Cependant, la directive 95/46/CE interdit le transfert des données personnelles des utilisateurs résidant en Europe lorsque celles-ci sont transférées dans un pays n’ayant pas un niveau de protection adéquat. L’Union Européenne a ainsi considéré que les lois américaines ne garantissaient pas un niveau suffisant de protection. En effet, la législation américaine ne possède pas de notions similaires à celles de données personnelles et de données sensibles. Ceci est notamment dû à la vision différente de la protection accordée aux données outre atlantique, qui est plus centrée sur la prévention des risques économiques que sur la protection de la vie privée des consommateurs. Jusqu’au 6 octobre 2015 ceci pouvait être pallié lorsque la société était certifiée comme respectant le Safe Harbor mais la décision de la CJUE, dans son arrêt Schrems, a remis en cause cet accord autorisant le transfert des données vers les Etats-Unis. Il faudra donc, à compter du 31 janvier 2016, se conformer à la législation européenne pour pouvoir à nouveau transférer les données outre atlantique.

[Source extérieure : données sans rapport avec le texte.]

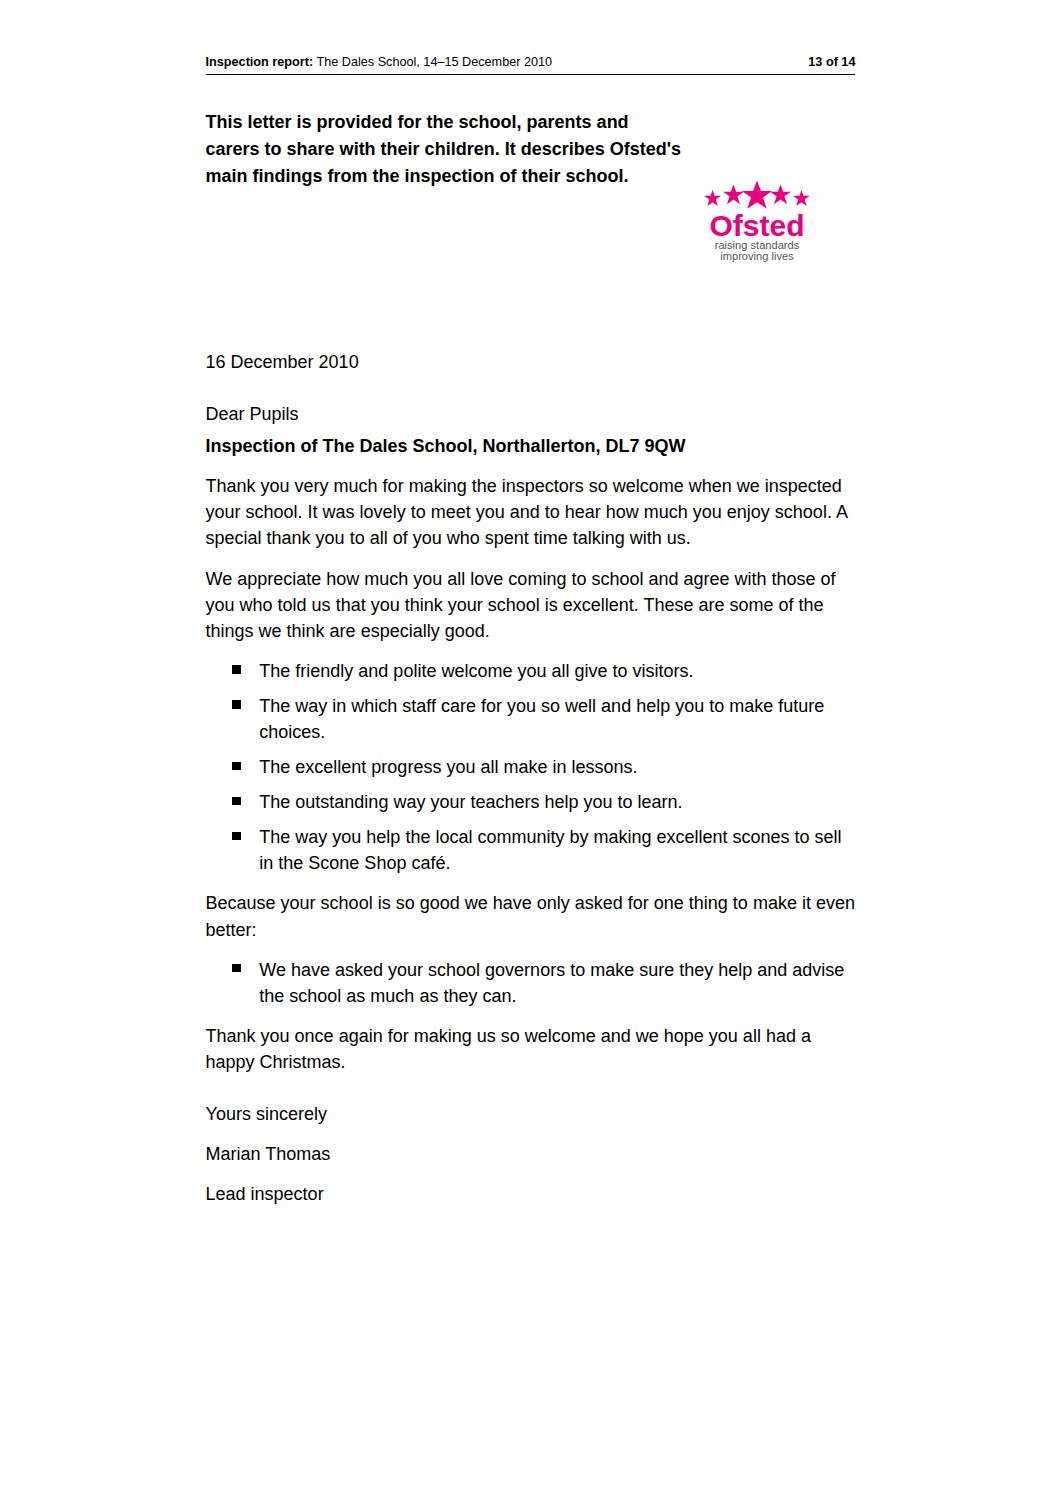Inspection report: The Dales School, 14–15 December 2010
13 of 14
This letter is provided for the school, parents and
carers to share with their children. It describes Ofsted's
main findings from the inspection of their school.
16 December 2010
Dear Pupils
Inspection of The Dales School, Northallerton, DL7 9QW
Thank you very much for making the inspectors so welcome when we inspected your school. It was lovely to meet you and to hear how much you enjoy school. A special thank you to all of you who spent time talking with us.
We appreciate how much you all love coming to school and agree with those of you who told us that you think your school is excellent. These are some of the things we think are especially good.
The friendly and polite welcome you all give to visitors.
The way in which staff care for you so well and help you to make future choices.
The excellent progress you all make in lessons.
The outstanding way your teachers help you to learn.
The way you help the local community by making excellent scones to sell in the Scone Shop café.
Because your school is so good we have only asked for one thing to make it even better:
We have asked your school governors to make sure they help and advise the school as much as they can.
Thank you once again for making us so welcome and we hope you all had a happy Christmas.
Yours sincerely
Marian Thomas
Lead inspector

Il est important de préciser que le règlement européen relatif à la protection des données personnelles, qui va bientôt être voté, va être source de nombreux changements dans l’industrie du Cloud computing. L’un des points clés de celui-ci est de simplifier les règles européennes de protection des données en établissant un régime uniforme au niveau de l’UE afin de remplacer les législations existantes qui sont actuellement fragmentées du fait des différences propres à chaque Etat membre. Ce règlement a également pour objectif d’augmenter la responsabilité du contrôleur et du responsable de traitement des données en imposant à ceux-ci de documenter chaque traitement, d’assurer une protection effective et de notifier aux autorités étatiques chaque cas recensé de violation des données.